Doing so requires optimizing your content creation process, allowing new and old team members to create content and add value. Said another way, Joe Schmo—a new hire with little customer education experience—should have no trouble getting up to speed. While you shouldn’t expect them to be at the same level as Jill Schmo—a ten-year vet—they should be able to create and deliver consistent content to your customers.
4. Invest in Academy Design
Genuinely great digital customer education go beyond excellent content, goals and perfect tech stacks. The best ones also invest in how their academies look and feel. More specifically, they dedicate resources to ensure the learning experience aligns with their brand.
I'm talking about customization.
Customizing your academy is subjective. For some, customization starts and ends with adding their company logo and brand colors. For you, it should mean more — for example, the login screen and course completion pages.
5. Level up Your Academy Marketing Strategy
The best digital customer education strategies look at marketing from an internal and external angle.
Internal marketing aims to spread the word inside of your company, with the goal of helping your employees understand how digital education can help them. You can do this by sitting down with different teams, taping flyers around the office or sharing updates on Slack.
For external marketing, your goal is to keep your customers informed, i.e., show them why digital customer education is essential and how it benefits them.
For example, you can discuss the benefits throughout the onboarding process or send out automated emails updating them about new courses.
6. Introduce Certificates
The success of your strategy depends on your ability to get—and maintain—engagement. This is why one of the best ways to improve your Digital Customer Education strategy is to introduce a certification program.
The best example of this in action is HubSpot’s certification program.
By offering certifications on both its technology and greater industry (sales and marketing), HubSpot gives customers and prospects something tangible to work toward, encouraging engagement and long-term learning. You can do the same thing.

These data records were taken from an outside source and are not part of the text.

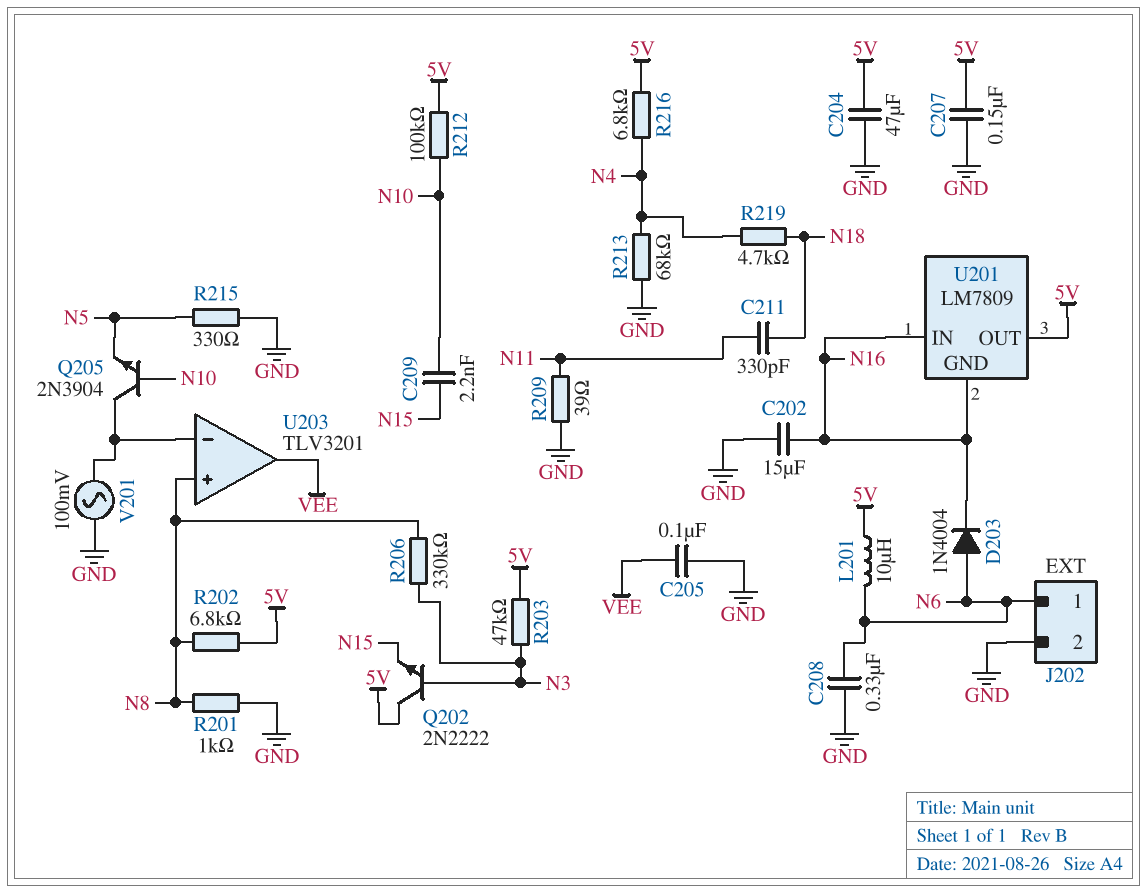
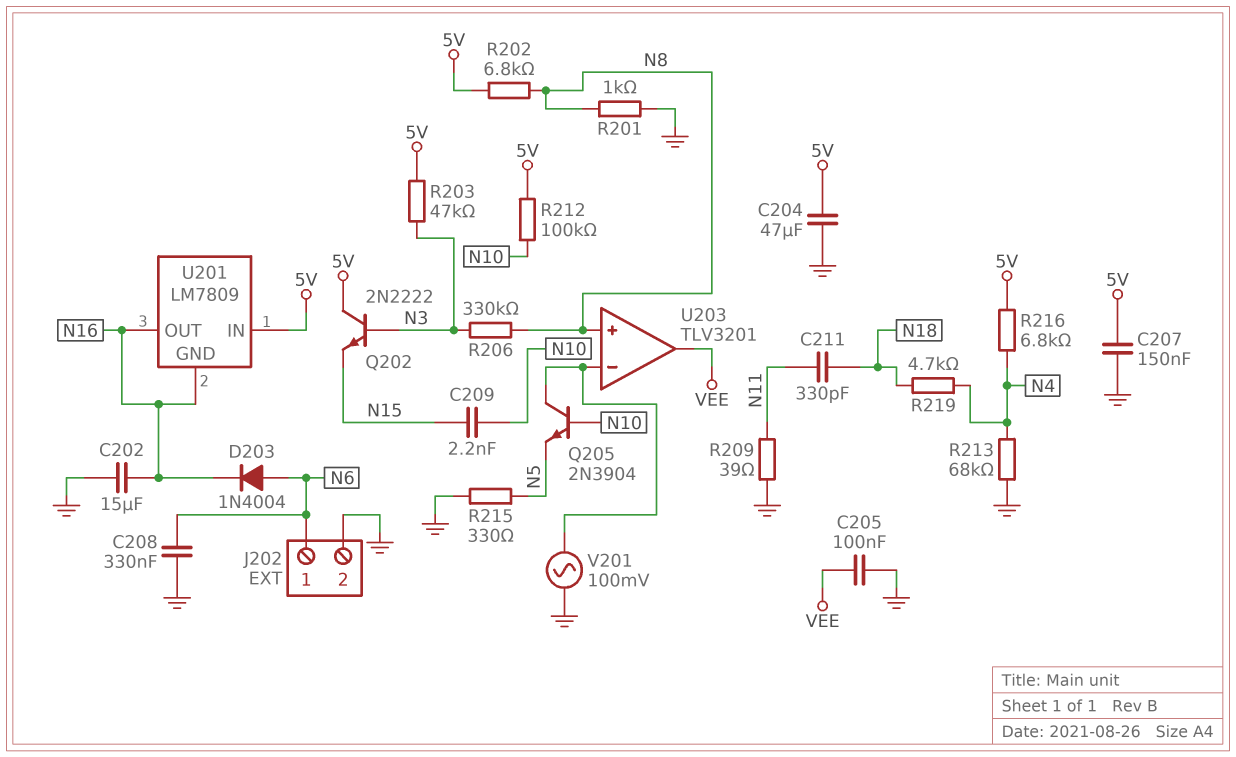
L201: 10uH (5V, N6) -> none
U201 pin IN: N16 -> 5V
U201 pin OUT: 5V -> N16

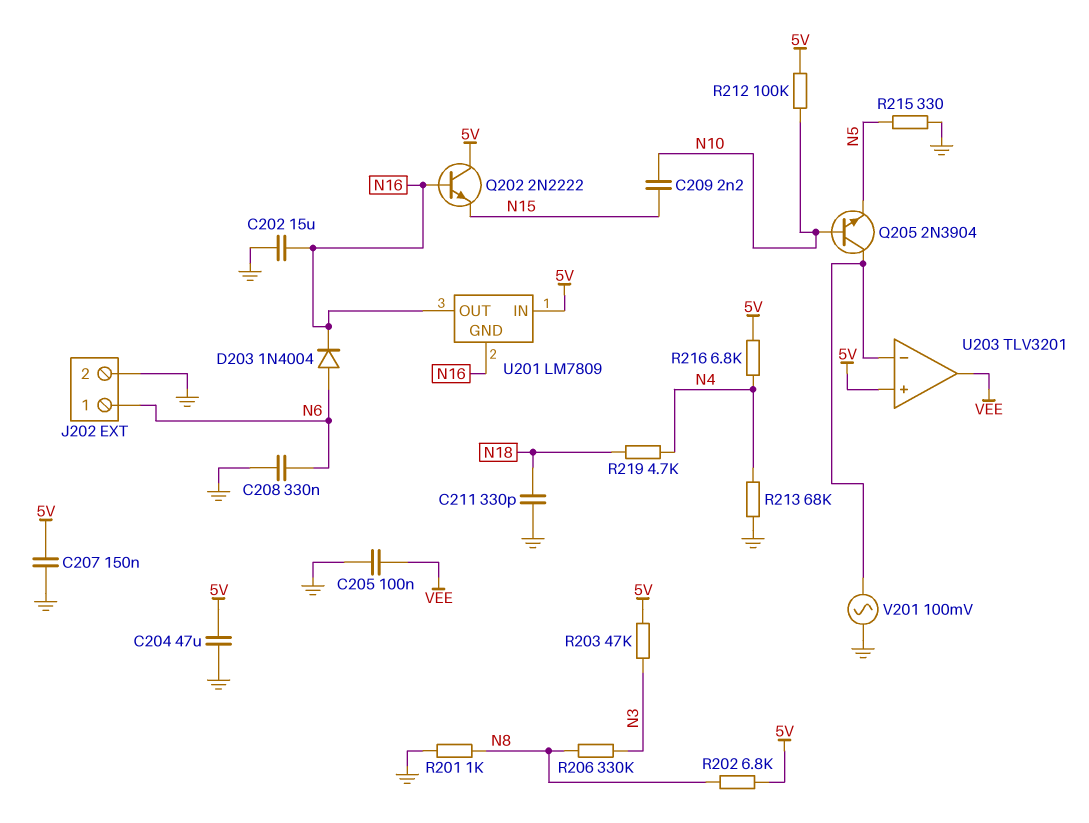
C211: 330pF (N11, N18) -> 330pF (GND, N18)
Q202: NPN 2N2222 (B N3, C 5V, E N15) -> NPN 2N2222 (B N16, C 5V, E N15)
R209: 39 (GND, N11) -> none
U203 pin in+: N8 -> 5V

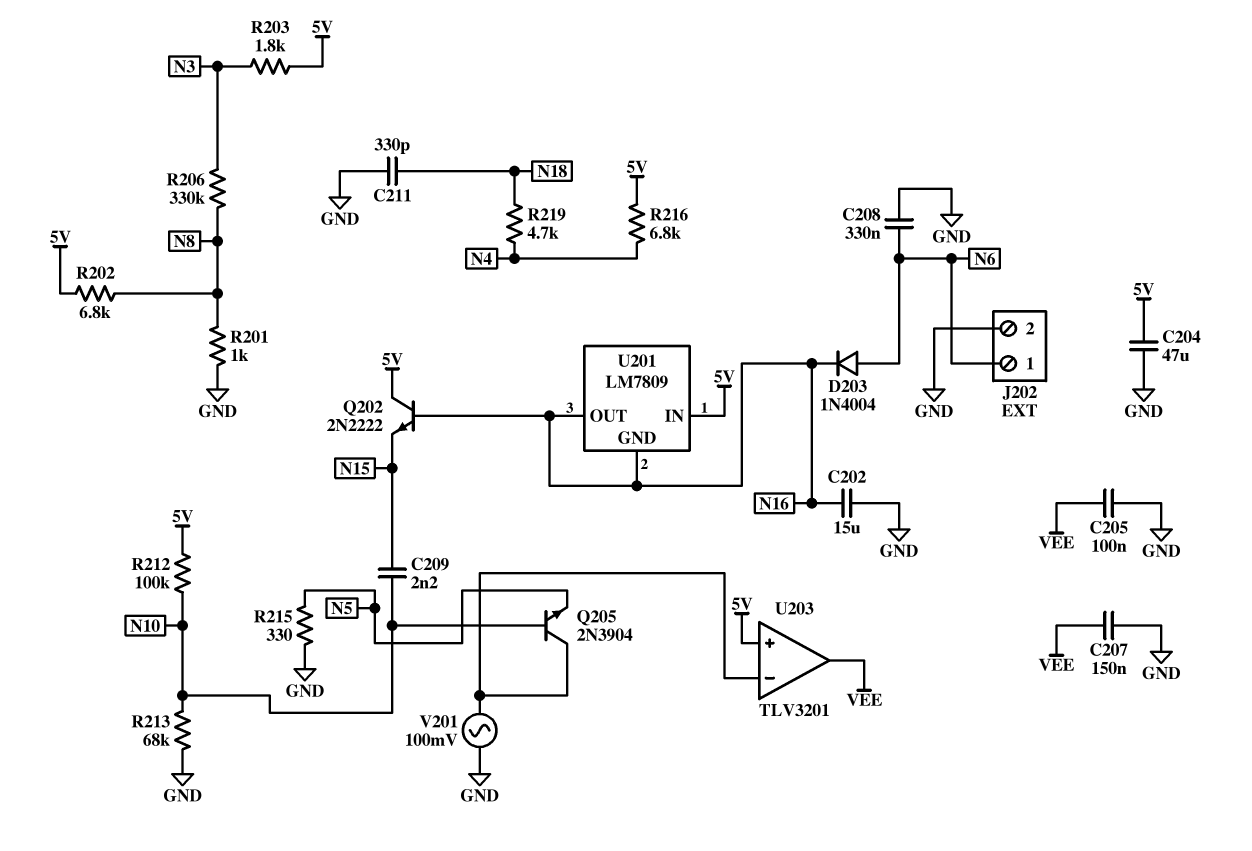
C207: 150nF (5V, GND) -> 150nF (GND, VEE)
R203: 47k (5V, N3) -> 1.8k (5V, N3)
R213: 68k (GND, N4) -> 68k (GND, N10)

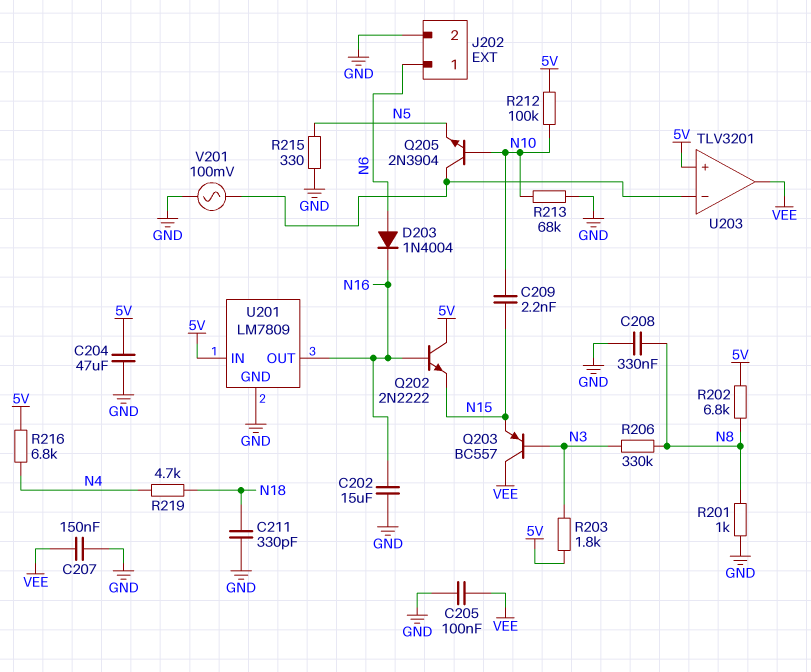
C208: 330nF (GND, N6) -> 330nF (GND, N8)
Q203: none -> PNP BC557 (B N3, C VEE, E N15)
U201 pin GND: N16 -> GND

3 Customer Education Program Examples
Building out your customer education plan and need some inspiration? Here are a few examples of customer education programs and how they apply some of the customer best practices mentioned above.
HubSpot: Aligning its Program With the Business
HubSpot is the leader of the customer education industry. It was first to the party and continues to set the bar, helping the company grow to more than 100,000 customers and $1 billion in annual recurring revenue (ARR).
A key driver of this growth is HubSpot’s proven ability to align its academy with the company’s goals (i.e., everything in The HubSpot Academy connects to the inbound methodology and content flywheel, which is what HubSpot's known for).
Shopify: Aligning its Academy With Brand Standards
The customer experience (CX) continues to emerge as a key differentiator for companies. Historically, the way most companies approached this was to improve the user interface (UI) of their product or hire more support reps. Those are still great options, but there’s another way: Align every owned channel with your brand’s design so that when your customers jump from touchpoint to touchpoint — for example, from your website to your academy — they get the same experience.
Shopify does a great job of this. No matter how a customer lands on its academy, they’ll immediately know they’re still in Shopify's world.
Amazon Web Service (AWS): Creating Brand Champions With Certifications
Scroll through your LinkedIn feed and don’t stop until you see one of your connections posting about how they just got one of AWS’ certifications. By giving people, including customers and prospects, something to work toward and a way to enrich their professional lives, AWS encourages continued engagement with its academy — and because AWS is constantly changing and its certifications evolve, it has a repeatable way to keep people coming back.